I find it amazing that it can actually sort of run code "in its head", all the code output it does is not actually run through an interpreter but it's still pretty close if not perfect each time. But trying to run code with it is mostly for kicks, rather I asked it to produce a simple API for me and then produce a python script that tests it. it had no bugs and I could check it myself fairly fast; certainly faster than it would've taken me to write all that code without any bugs. I'd have had to check my own code for bugs anyway.
So if you accept that chatGPT is sort of like a guy that looked over millions of programmers shoulders but never actually communicated with any of them to understand the code, it has a perfect memory while not being able to compute much in its head then it can still be a great tool. Just understand its limitations and its advantages. Just because it can't reverse a string in its head doesn't mean it's "dumb" or not useful for everyday tasks.
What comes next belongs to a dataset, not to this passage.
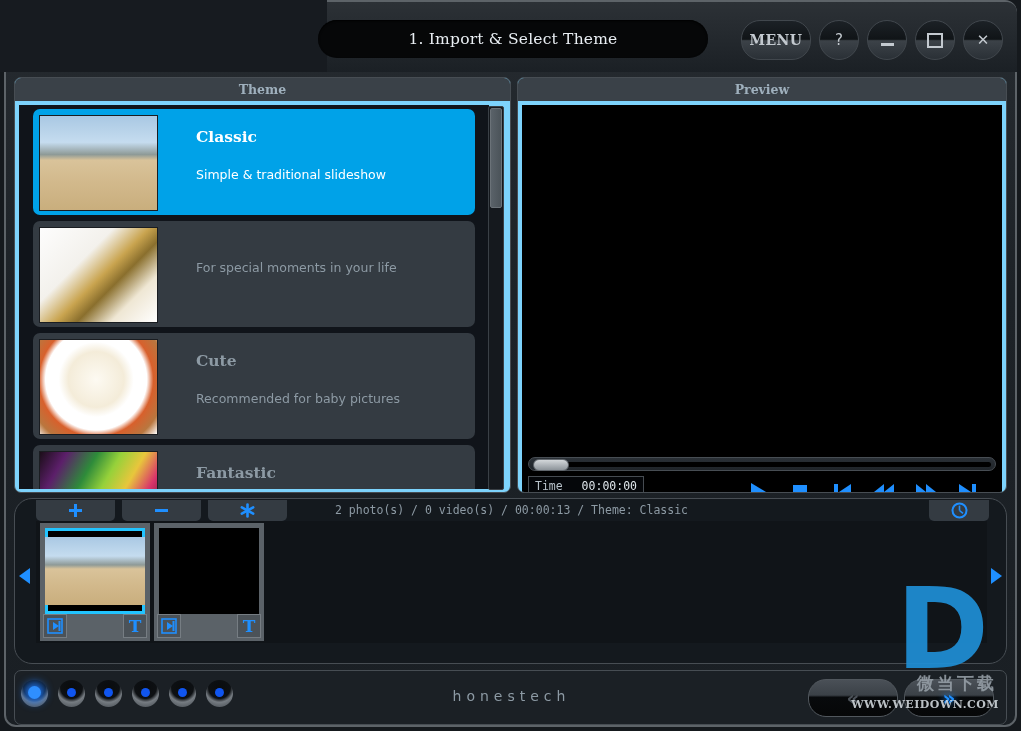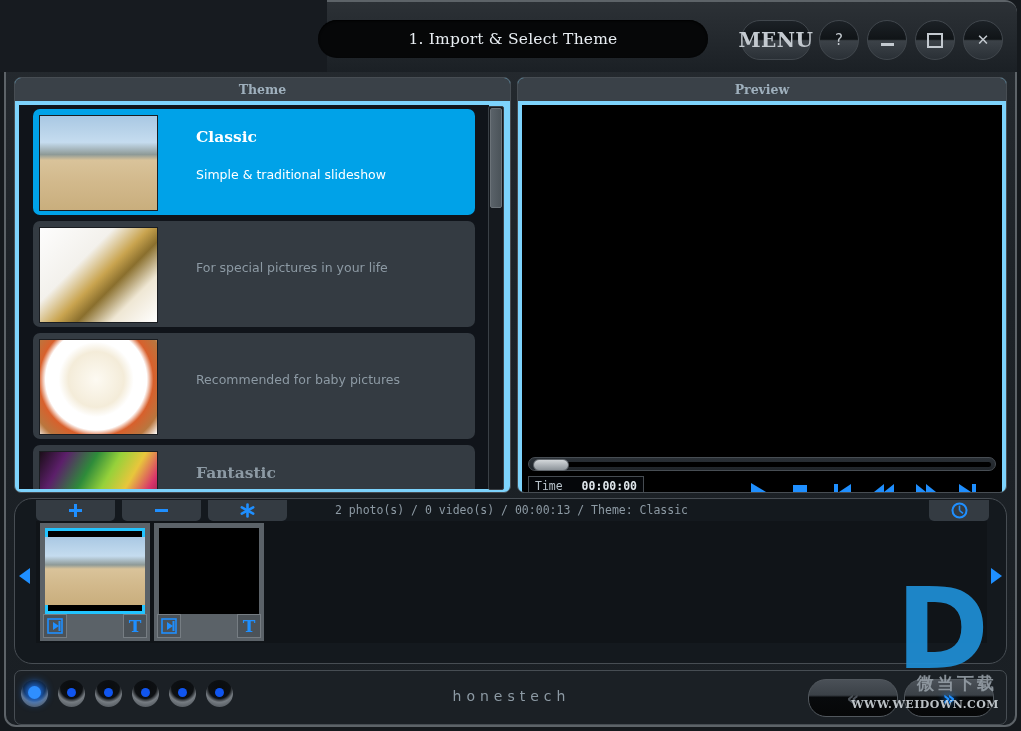"MENU" .wbtn.menu { font-size: 20px -> 14px }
Note that language models get much better at pretty much any reasoning task when they are prompted to use chain-of-thaught (Cot) reasoning. The difference between "Solve x" and "Solve x, let's think step by step" comes from the language model using the context window as short term memory in some sense. Perhaps your explanation in terms of complexity is better, but I'm not sure whether it explains the effectiveness of CoT in general.
You cannot RL learn an O(N) algorithm in an O(1) feed forward neural network.
You could RL learn that when someone specifies a number, the appropriate thing to say is "Ok, 40 asterisks, let's count them, 1, *, 2, *, 3 , *, ..." and then it would indeed produce 40 asterisks. But not as a single string. Because producing them as a single contiguous string requires some offline state/memory/processing, and all the neural network has access to is the last ~page of text.
Embedding the counting process into the text itself kind of embeds the state of the O(N) algorithm in the O(N) text itself, that is, "unrolling the loop" externally.
It doesn’t have any logic; it just tries to complete strings in the most plausible way. It’s training material probably did not have a lot of “write five at signs: @@@@@“. RLHF might help steer it in the right direction, but probably wouldn’t product the concept of counting or loops.
So, this is where I guess I just don't understand. I've had ChatGPT produce code for me that there is absolutely no way it already had in its training set. I realize it can't actually "think", but then I also don't know how to describe what I'm seeing.
Agree! I used ChatGPT to explain some (uncommented)ffmpeg scripts I wrote few years ago. Scripts where created by going trough many websites and adapting to my needs. Explanation from chatGPT was spot on.